So many maps, so little time: Redistricting debate continues

Court has 4 days to review map submissions

WYOMISSING, Pa. - As the proposed redistricting maps keep flooding into the Pennsylvania Supreme Court, many don't feel like there's enough time to put together an accurate and fair congressional district map.

"Given the substantial uncertainty if not outright chaos currently unfolding in this commonwealth regarding the impending election," said Republican State Sen. Jake Corman, who represents the 34th District. "That's what we're heading for."

With just minutes before the midnight deadline, Pennsylvania Gov. Tom Wolf submitted his own map to propose the redistricting of the state's congressional districts.

The court ordered a new map after Democratic voters successfully sued to have the current congressional map thrown out, saying it favored Republicans.

Wolf's map is the seventh submission, after two filings by the plaintiffs in the case, and one each from state House Democrats, state Senate Democrats, Republican activists and Democratic Lt. Gov. Mike Stack.

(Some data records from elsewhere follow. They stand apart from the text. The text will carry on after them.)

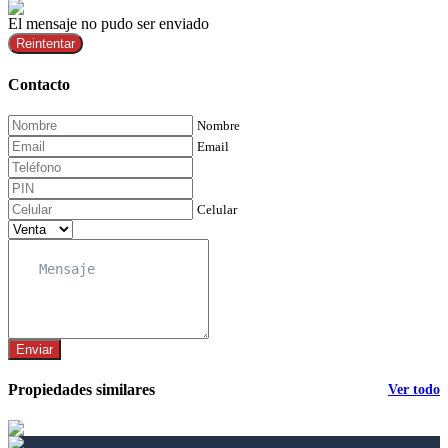
El mensaje no pudo ser enviado
Reintentar
Contacto
Nombre
Email
Celular
Enviar
Propiedades similares
Ver todo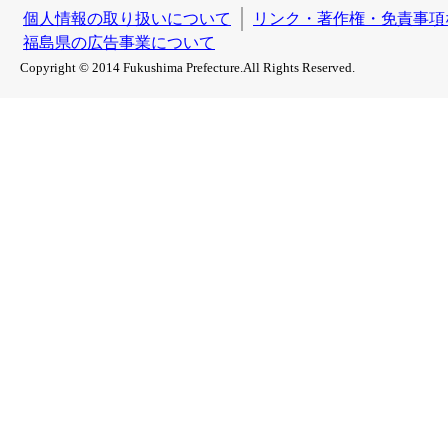
個人情報の取り扱いについて
リンク・著作権・免責事項
福島県の広告事業について
Copyright © 2014 Fukushima Prefecture.All Rights Reserved.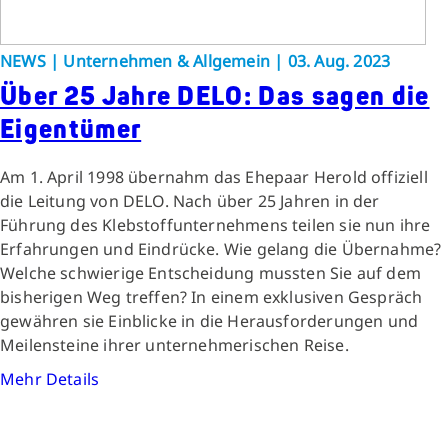
NEWS | Unternehmen & Allgemein | 03. Aug. 2023
Über 25 Jahre DELO: Das sagen die
Eigentümer
Am 1. April 1998 übernahm das Ehepaar Herold offiziell
die Leitung von DELO. Nach über 25 Jahren in der
Führung des Klebstoffunternehmens teilen sie nun ihre
Erfahrungen und Eindrücke. Wie gelang die Übernahme?
Welche schwierige Entscheidung mussten Sie auf dem
bisherigen Weg treffen? In einem exklusiven Gespräch
gewähren sie Einblicke in die Herausforderungen und
Meilensteine ihrer unternehmerischen Reise.
Mehr Details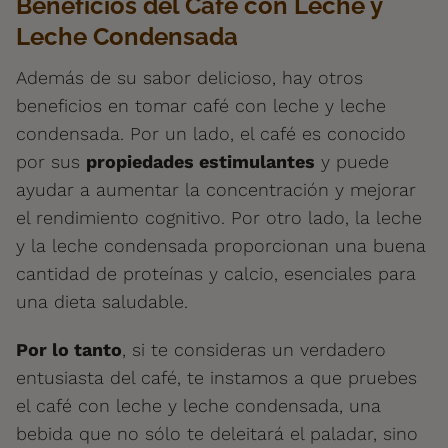
Beneficios del Café con Leche y
Leche Condensada
Además de su sabor delicioso, hay otros
beneficios en tomar café con leche y leche
condensada. Por un lado, el café es conocido
por sus
propiedades estimulantes
y puede
ayudar a aumentar la concentración y mejorar
el rendimiento cognitivo. Por otro lado, la leche
y la leche condensada proporcionan una buena
cantidad de proteínas y calcio, esenciales para
una dieta saludable.
Por lo tanto
, si te consideras un verdadero
entusiasta del café, te instamos a que pruebes
el café con leche y leche condensada, una
bebida que no sólo te deleitará el paladar, sino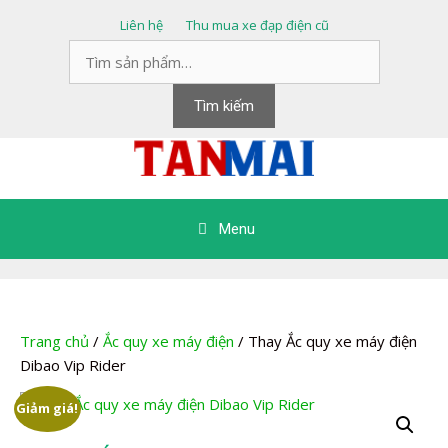
Chuyển
Liên hệ
Thu mua xe đạp điện cũ
đến
Tìm
nội
kiếm:
dung
Tìm kiếm
Menu
Trang chủ
/
Ắc quy xe máy điện
/ Thay Ắc quy xe máy điện
Dibao Vip Rider
Giảm giá!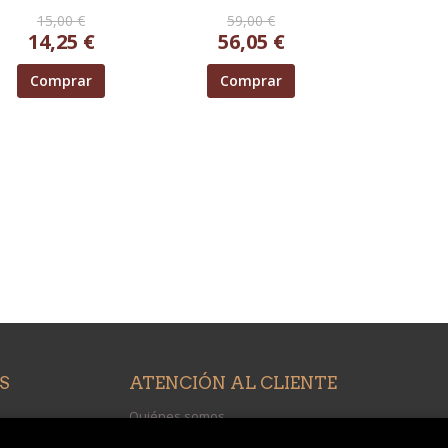
15,00 €
59,00 €
14,25 €
56,05 €
Comprar
Comprar
S
ATENCIÓN AL CLIENTE
Quiénes somos
Pedidos especiales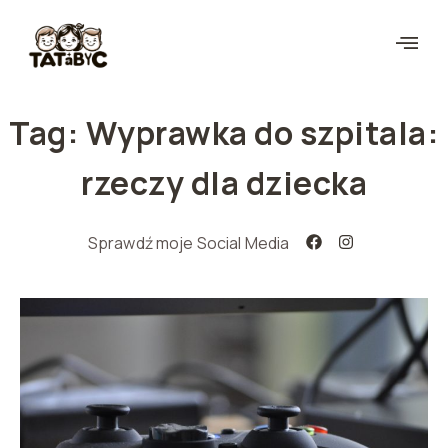
Tag: Wyprawka do szpitala:
rzeczy dla dziecka
Sprawdź moje Social Media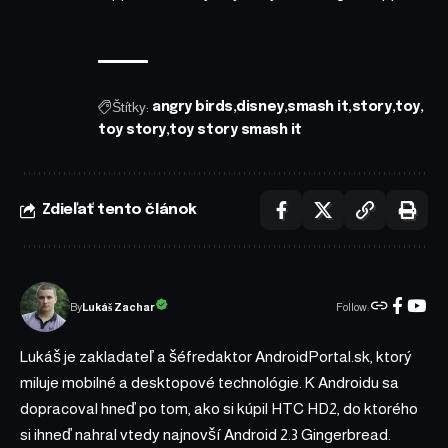
Štítky:
angry birds
disney
smash it
story
toy
toy story
toy story smash it
Zdieľať tento článok
Follow:
Lukáš Zachar
By
Lukáš je zakladateľ a šéfredaktor AndroidPortal.sk, ktorý
miluje mobilné a desktopové technológie. K Androidu sa
dopracoval hneď po tom, ako si kúpil HTC HD2, do ktorého
si ihneď nahral vtedy najnovší Android 2.3 Gingerbread.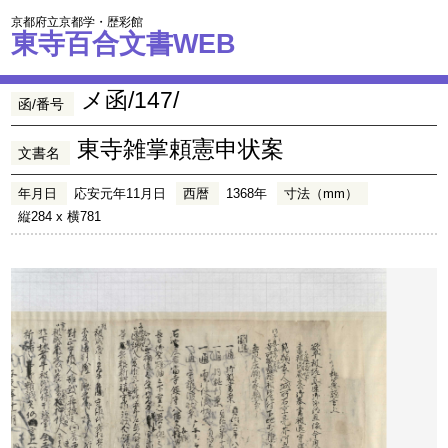
京都府立京都学・歴彩館
東寺百合文書WEB
メ函/147/
函/番号
東寺雑掌頼憲申状案
文書名
年月日
応安元年11月日
西暦
1368年
寸法（mm）
縦284 x 横781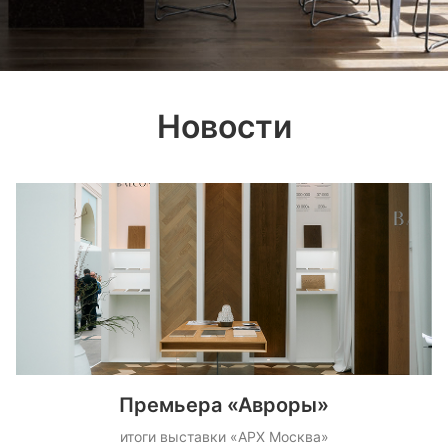
Новости
Премьера «Авроры»
итоги выставки «АРХ Москва»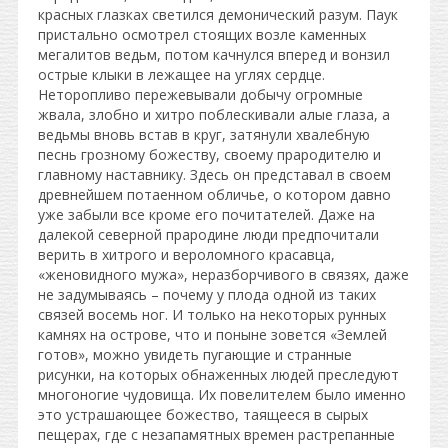
красных глазках светился демонический разум. Паук
пристально осмотрел стоящих возле каменных
мегалитов ведьм, потом качнулся вперед и вонзил
острые клыки в лежащее на углях сердце.
Неторопливо пережевывали добычу огромные
жвала, злобно и хитро поблескивали алые глаза, а
ведьмы вновь встав в круг, затянули хвалебную
песнь грозному божеству, своему прародителю и
главному наставнику. Здесь он представал в своем
древнейшем потаенном обличье, о котором давно
уже забыли все кроме его почитателей. Даже на
далекой северной прародине люди предпочитали
верить в хитрого и вероломного красавца,
«женовидного мужа», неразборчивого в связях, даже
не задумываясь – почему у плода одной из таких
связей восемь ног. И только на некоторых рунных
камнях на острове, что и поныне зовется «Землей
готов», можно увидеть пугающие и странные
рисунки, на которых обнаженных людей преследуют
многоногие чудовища. Их повелителем было именно
это устрашающее божество, таящееся в сырых
пещерах, где с незапамятных времен растрепанные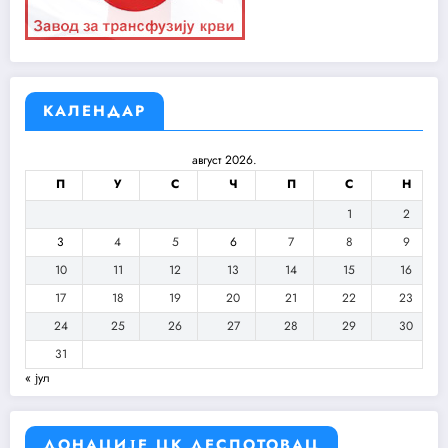
КАЛЕНДАР
август 2026.
П
У
С
Ч
П
С
Н
1
2
3
4
5
6
7
8
9
10
11
12
13
14
15
16
17
18
19
20
21
22
23
24
25
26
27
28
29
30
31
« јул
ДОНАЦИЈЕ ЦК ДЕСПОТОВАЦ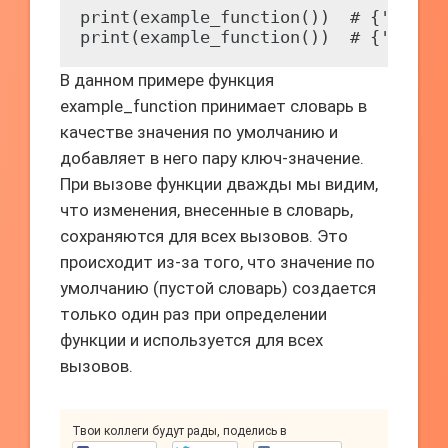
print(example_function())  # {'key': 
В данном примере функция
example_function принимает словарь в
качестве значения по умолчанию и
добавляет в него пару ключ-значение.
При вызове функции дважды мы видим,
что изменения, внесенные в словарь,
сохраняются для всех вызовов. Это
происходит из-за того, что значение по
умолчанию (пустой словарь) создается
только один раз при определении
функции и используется для всех
вызовов.
Твои коллеги будут рады, поделись в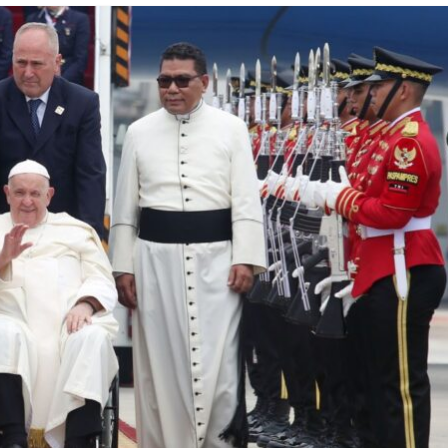
Semangat
BERITA
maan dan
Konferensi Nasional
araan Imam
Kedua Legio Maria
Senatus Maria
msosKAK
Diangkat ke Surga-
Kupang, Resmi Dibuk
08/08/2026
KomsosKAK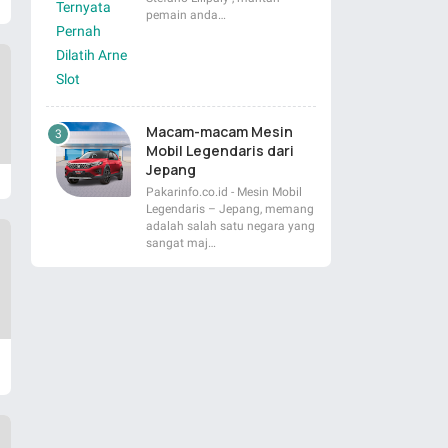
pemain anda…
Macam-macam Mesin
Mobil Legendaris dari
Jepang
Pakarinfo.co.id - Mesin Mobil
Legendaris – Jepang, memang
adalah salah satu negara yang
sangat maj…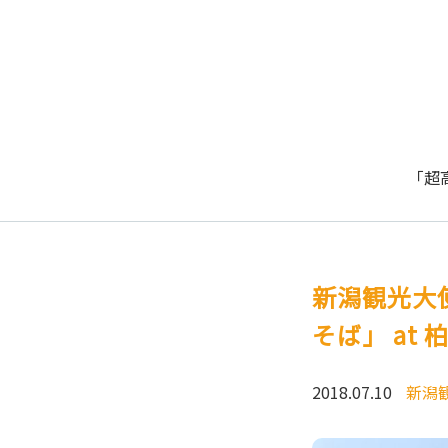
「超
新潟観光大
そば」 at 
2018.07.10
新潟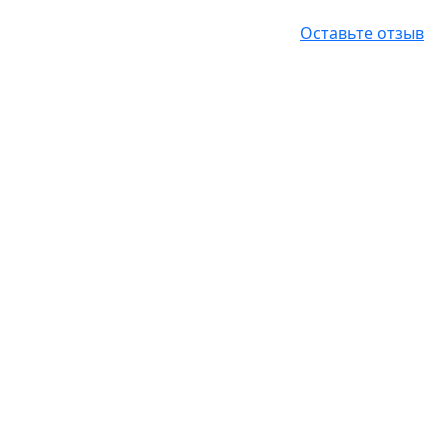
Оставьте отзыв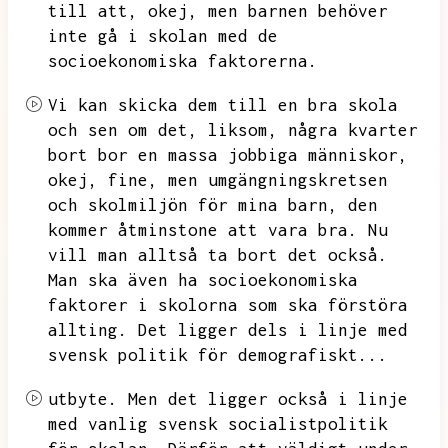
till att,
okej,
men barnen behöver
inte gå i skolan med de
socioekonomiska faktorerna.
Vi kan skicka dem till en bra skola
och sen om det,
liksom,
några kvarter
bort bor en massa jobbiga människor,
okej,
fine,
men umgängningskretsen
och skolmiljön för mina barn,
den
kommer åtminstone att vara bra.
Nu
vill man alltså ta bort det också.
Man ska även ha socioekonomiska
faktorer i skolorna som ska förstöra
allting.
Det ligger dels i linje med
svensk politik för demografiskt...
utbyte.
Men det ligger också i linje
med vanlig svensk socialistpolitik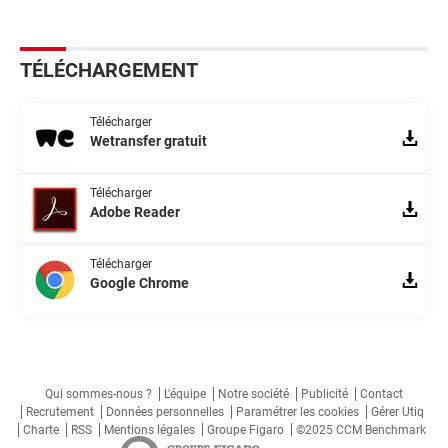
TÉLÉCHARGEMENT
Télécharger
Wetransfer gratuit
Télécharger
Adobe Reader
Télécharger
Google Chrome
Qui sommes-nous ?
L'équipe
Notre société
Publicité
Contact
Recrutement
Données personnelles
Paramétrer les cookies
Gérer Utiq
Charte
RSS
Mentions légales
Groupe Figaro
©2025 CCM Benchmark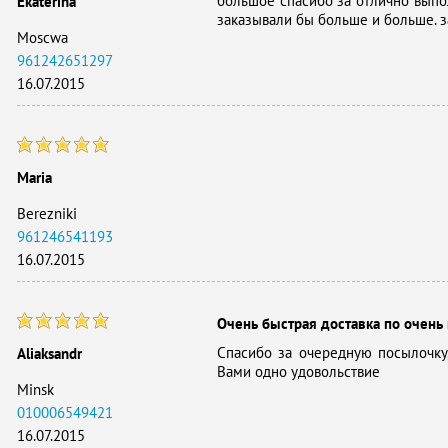
большое спасибо за отлично выпо
Ekaterina
заказывали бы больше и больше. з
Moscwa
961242651297
16.07.2015
Maria
Berezniki
961246541193
16.07.2015
Очень быстрая доставка по очень
Спасибо за очередную посылочку,
Aliaksandr
Вами одно удовольствие
Minsk
010006549421
16.07.2015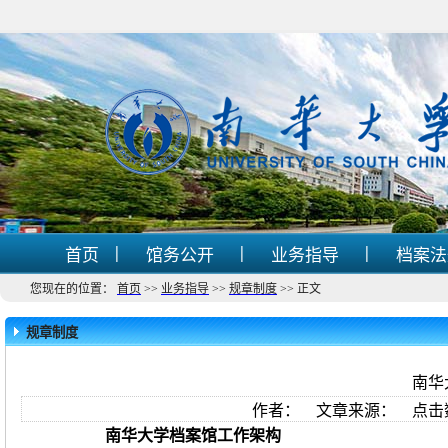
|
|
|
首页
馆务公开
业务指导
档案
您现在的位置：
首页
>>
业务指导
>>
规章制度
>>
正文
规章制度
南华
作者： 文章来源： 点击
南华大学档案馆工作
架
构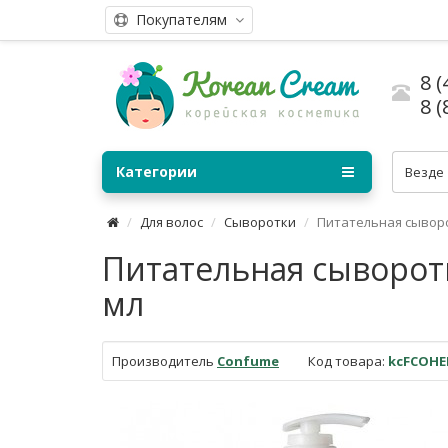
Покупателям
8 (
8 (
Категории
Везде
Для волос
Сыворотки
Питательная сыворо
Питательная сыворотк
мл
Производитель
Confume
Код товара:
kcFCOHE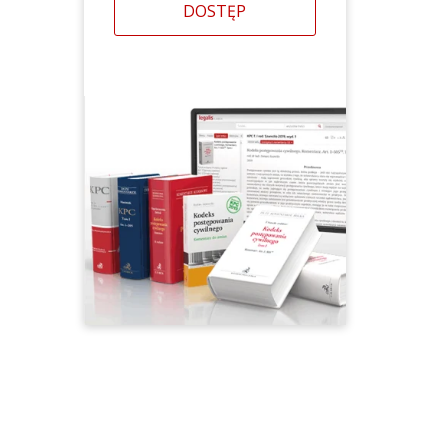
DOSTĘP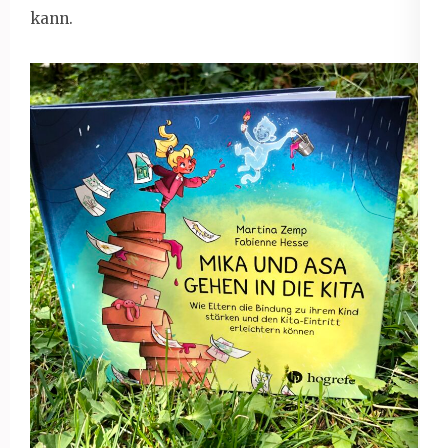
kann.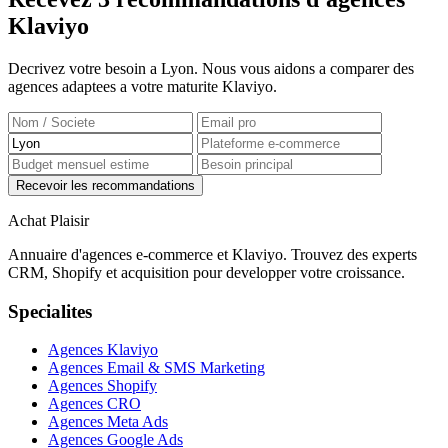
Klaviyo
Decrivez votre besoin a Lyon. Nous vous aidons a comparer des
agences adaptees a votre maturite Klaviyo.
Recevoir les recommandations
Achat Plaisir
Annuaire d'agences e-commerce et Klaviyo. Trouvez des experts
CRM, Shopify et acquisition pour developper votre croissance.
Specialites
Agences Klaviyo
Agences Email & SMS Marketing
Agences Shopify
Agences CRO
Agences Meta Ads
Agences Google Ads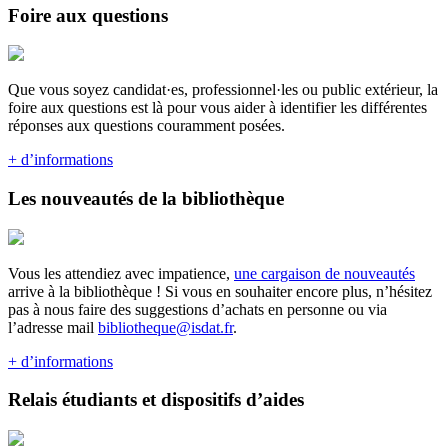
Foire aux questions
Que vous soyez candidat·es, professionnel·les ou public extérieur, la
foire aux questions est là pour vous aider à identifier les différentes
réponses aux questions couramment posées.
+ d’informations
Les nouveautés de la bibliothèque
Vous les attendiez avec impatience,
une cargaison de nouveautés
arrive à la bibliothèque ! Si vous en souhaiter encore plus, n’hésitez
pas à nous faire des suggestions d’achats en personne ou via
l’adresse mail
bibliotheque@isdat.fr
.
+ d’informations
Relais étudiants et dispositifs d’aides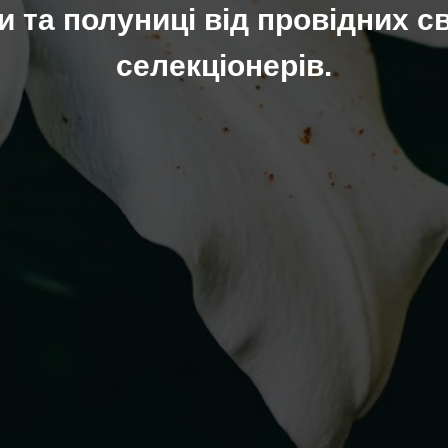
 та полуниці від провідних с
селекціонерів.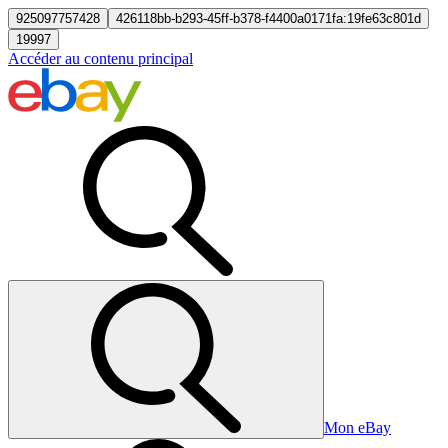
925097757428
426118bb-b293-45ff-b378-f4400a0171fa:19fe63c801d
19997
Accéder au contenu principal
Mon eBay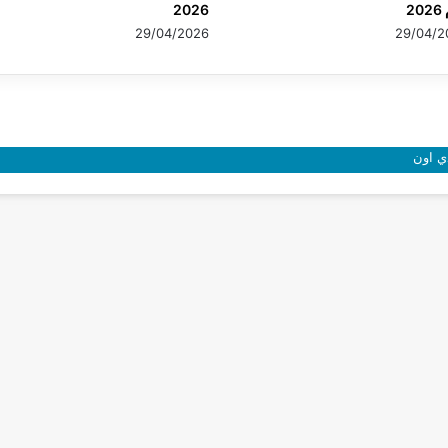
20
2026
29/04/2026
29/04/2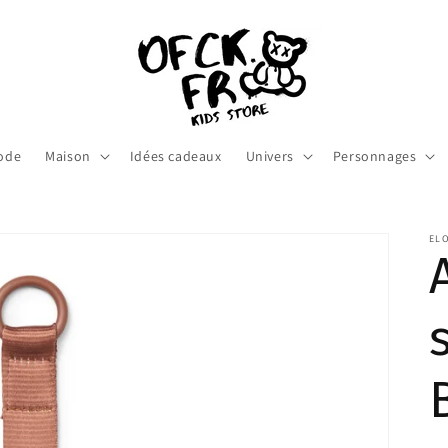
ode
Maison
Idées cadeaux
Univers
Personnages
ELO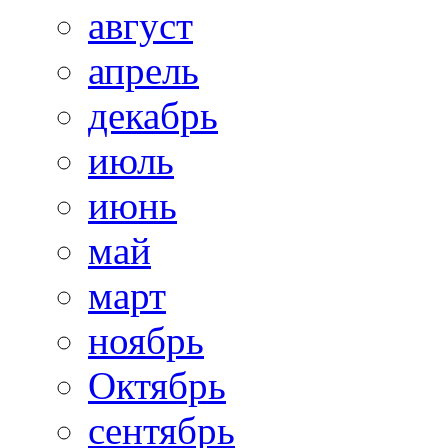
август
апрель
декабрь
июль
июнь
май
март
ноябрь
Октябрь
сентябрь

Key differences include how many times Montgomery County is split up, which counties are packaged with the city of Reading. and whether incumbent congressmen are kept in their districts.

"I'm sure if we sit here, we could point out gerrymandering as they point it out in our maps. They got a nice picture of a bunny rabbit in Berks County," Corman said.

Beyond bunnies in Berks, Republican State Sen. Jake Corman said the whole process has him feeling more like a kid in a classroom.

"You know, it's not all us the students handing our homework in to the teacher and then the teacher grades and picks out the best one," Corman said. "That's not how Article One, Section Four of the United States Constitution lays out the process."

Corman pointed to a line in the Constitution that says the times, places and manner of holding elections are up to state legislatures.

Some Republican lawmakers are threatening a federal lawsuit over any map the court might draw.

As for candidates on both sides of the aisle, the big concern is where will they stand in May?

"We have many candidates out there trying to decide whether they want to run for Congress or not," Corman said. "They don't know what district they live in."

The state Supreme Court has given itself four days to consider the proposals and issue new boundaries.